Specific Aim #1 will be to assess the effects of oxidative stress on Parkin and the recently described platelet mitophagy protective process.
Specific Aim #2 will be to determine whether methionine modification of HADHA, a key component of the mitochondrial trifunctional protein, perturbs mitochondrial beta-oxidation. The third Specific Aim addresses whether MsrB2 plays a role in rectifying these disturbances, in addition to possible other anti-oxidant avenues for therapy. Our team of internationally recognized experts in the areas of diabetes mellitus, platelet biology, mitochondrial biology and metabolism, will in the short term decipher important new mechanisms regulating mitochondrial dysfunction and apoptosis in diabetes mellitus. In the long term, we will have identified new targets for novel therapy against platelet mediated adverse cardiovascular events in diabetes mellitus.

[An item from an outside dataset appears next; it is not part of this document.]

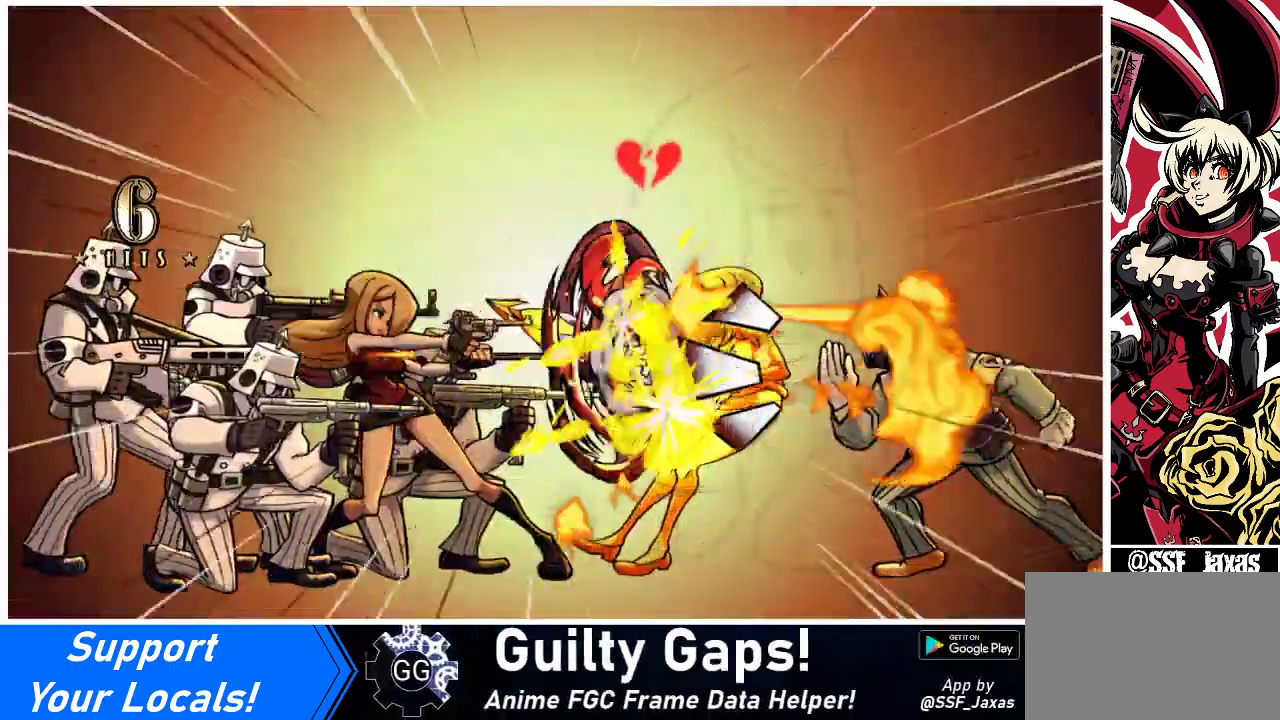
{"buttons": [], "events": []}
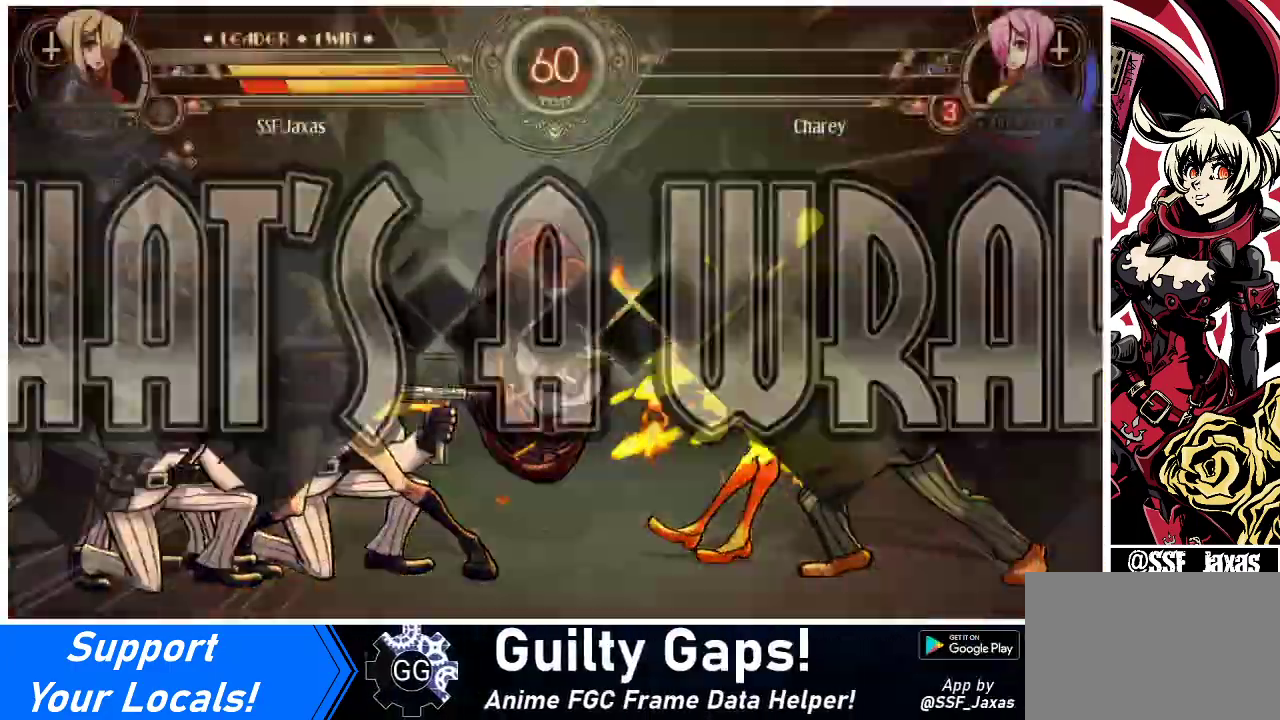
{"buttons": [], "events": []}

Diabetes mellitus associated cardiovascular events leads to considerable morbidity, mortality, and economic loss. We have discovered that diabetes associated oxidative stress can lead to specific protein modifications, resulting in platelet metabolic reprogramming. Our goals are to decipher mechanisms, potential consequences, and how we can prevent such detrimental protein changes, towards novel cardiovascular therapeutics in diabetes mellitus.